What needs to be done:
Each line that contains the word "alert" counts once; give the total for the records below and nothing else.

Saved entries:
((

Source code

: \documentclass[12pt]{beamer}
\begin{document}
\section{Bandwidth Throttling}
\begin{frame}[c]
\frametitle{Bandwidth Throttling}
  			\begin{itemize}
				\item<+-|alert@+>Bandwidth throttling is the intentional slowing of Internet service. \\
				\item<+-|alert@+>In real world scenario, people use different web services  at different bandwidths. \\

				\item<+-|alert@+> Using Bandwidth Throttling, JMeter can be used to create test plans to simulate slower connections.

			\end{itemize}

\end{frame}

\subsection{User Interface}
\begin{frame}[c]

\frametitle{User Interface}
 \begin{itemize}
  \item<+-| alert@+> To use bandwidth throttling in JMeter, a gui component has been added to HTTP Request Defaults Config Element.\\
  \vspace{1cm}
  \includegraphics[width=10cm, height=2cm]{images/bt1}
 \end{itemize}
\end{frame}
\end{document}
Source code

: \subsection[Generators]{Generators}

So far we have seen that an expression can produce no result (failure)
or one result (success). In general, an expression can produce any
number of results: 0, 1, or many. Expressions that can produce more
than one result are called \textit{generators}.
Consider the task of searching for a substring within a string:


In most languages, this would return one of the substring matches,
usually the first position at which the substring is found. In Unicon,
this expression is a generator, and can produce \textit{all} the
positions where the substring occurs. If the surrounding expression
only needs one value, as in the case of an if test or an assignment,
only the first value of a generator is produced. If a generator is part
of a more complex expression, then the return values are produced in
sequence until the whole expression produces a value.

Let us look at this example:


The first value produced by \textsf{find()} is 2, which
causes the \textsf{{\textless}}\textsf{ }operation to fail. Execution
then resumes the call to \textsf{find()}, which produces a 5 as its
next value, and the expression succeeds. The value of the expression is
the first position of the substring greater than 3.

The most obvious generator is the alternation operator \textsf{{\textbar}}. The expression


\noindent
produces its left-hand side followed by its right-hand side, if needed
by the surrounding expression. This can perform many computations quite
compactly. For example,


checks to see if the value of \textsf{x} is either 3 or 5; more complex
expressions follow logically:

))

Reply to the exercise:
4